Frankfurt – Einen Tag nach seiner Rücktrittsankündigung gewinnt die Debatte um eine Nachfolgerin oder einen Nachfolger für Bundesbank-Präsident Jens Weidmann an Fahrt. Allerdings kristallisiert sich keine Favoritin und kein Favorit heraus. Klar ist: Einen Vorschlag wird nicht mehr die aktuelle Regierung unterbreiten, sondern die mutmaßlich aus SPD, Grünen und FDP formierte neue Ampel-Koalition.
Da es noch einige Wochen dauern dürfte, bis eine neue Regierung im Amt ist, wird ein Personal-Vorschlag für das Spitzenamt in der Bundesbank möglicherweise gar nicht mehr in diesem Jahr vorgelegt.

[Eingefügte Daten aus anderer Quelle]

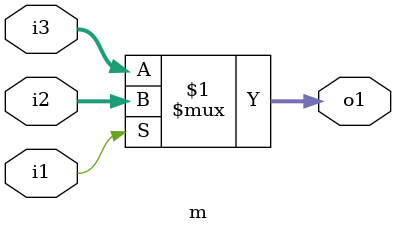
<source format=v>
 module _synth_70 (
    input [35 : 0] i1,
    input [35 : 0] i2,
    input i3,
    output [35 : 0] o1
 );
 wire [35 : 0] m1;
 wire m2;
 wire [35 : 0] m3;
 wire [35 : 0] m4;
 m_3 inst_1(.i1(i1[35:0]),
           .i2(m3[35:0]),
           .o1(m4[35:0]));
 m_3 inst_2(.i1(m4[35:0]),
           .i2({35'b00000000000000000000000000000000000, m2}),
           .o1(o1[35:0]));
 m_2 inst_3(.i1(i2[35:0]),
           .o1(m1[35:0]));
 m_1 inst_4(.i1(i3),
           .o1(m2));
 m inst_5(.i1(i3),
         .i2(i2[35:0]),
         .i3(m1[35:0]),
         .o1(m3[35:0]));
 endmodule

 module m_3 (
    input [35 : 0] i1,
    input [35 : 0] i2,
    output [35 : 0] o1
 );
 assign o1 = i1[35:0] + i2[35:0];
 endmodule

 module m_2 (
    input [35 : 0] i1,
    output [35 : 0] o1
 );
 assign o1 = ~(i1[35:0]);
 endmodule

 module m_1 (
    input i1,
    output o1
 );
 assign o1 = ~(i1);
 endmodule

 module m (
    input i1,
    input [35 : 0] i2,
    input [35 : 0] i3,
    output [35 : 0] o1
 );
 assign o1 = i1 ? i2[35:0] : i3[35:0];
 endmodule


</source>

Damit ist auch unwahrscheinlich, dass es schon zum 1. Januar nächsten Jahres einen neuen Bundesbank-Präsidenten oder eine neue Präsidentin geben wird. Schließlich hat der Vorstand der Bundesbank das Recht zur Anhörung der Kandidatin und des Kandidaten, bevor es zur Ernennung durch den Bundespräsidenten kommt.
Weidmann tritt, wie er sagt, aus persönlichen Gründen zurück. Beobachter vermuten allerdings, dass sich dahinter ein gehöriges Maß an Frust über den Kurs der EZB und die Tatsache verbirgt, dass seine Bedenken immer weniger gehört wurden und werden. Andere glauben, dass es auch mit dem anstehenden Regierungswechsel in Berlin zu tun haben könnte. Angesichts der großen Herausforderungen etwa in Sachen Klima und Digitalisierung und den damit verbundenen hohen Investitionen nicht nur in Deutschland müsse die EZB ihren großzügigen Kurs beibehalten, um mit weiter niedrigen Zinsen und günstigen Finanzierungsbedingungen diese Investitionen zu erleichtern. Dies wäre kaum im Sinne von Weidmann.
In Frankfurt werden derzeit mehrere mögliche Kandidaten gehandelt. Dazu zählen die deutsche EZB-Direktorin Isabel Schnabel und Bundesbank-Vize-Präsidentin Claudia Buch. Zu hören ist vereinzelt auch der Name der Wirtschaftswissenschaftlerin Veronika Grimm, Professorin an der Universität Nürnberg-Erlangen und seit 2020 auch Mitglied des Sachverständigenrates, womit sie zu den „Wirtschaftsweisen“ gehört. Genannt werden zudem Finanzstaatssekretär Jörg Kukies (SPD), Marcel Fratzscher, Präsident des Deutschen Instituts für Wirtschaftsforschung (DIW), der bereits mehrere Jahre bei der EZB gearbeitet hat, und Volker Wieland, Professor für Monetäre Ökonomie in Frankfurt und wie Grimm Mitglied im Sachverständigenrat.
Der Bundesbank-Präsident wird auf Vorschlag der Bundesregierung vom Bundespräsidenten bestellt, in der Regel für acht, mindestens aber für fünf Jahre. Vor der Berufung hat die Regierung laut Bundesbankgesetz den Vorstand der Bundesbank anzuhören. Der Präsident leitet den sechsköpfigen Vorstand der unabhängigen Notenbank. Vor allem ist er auch Mitglied im 25-köpfigen EZB-Rat und entscheidet damit mit über die Geldpolitik im Euroraum. Er vertritt Deutschland als Gouverneur im Internationalen Währungsfonds (IWF) in Washington, sitzt als Mitglied im Verwaltungsrat der Bank für Internationalen Zahlungsausgleich – die als Notenbank der Notenbanken gilt – in Basel.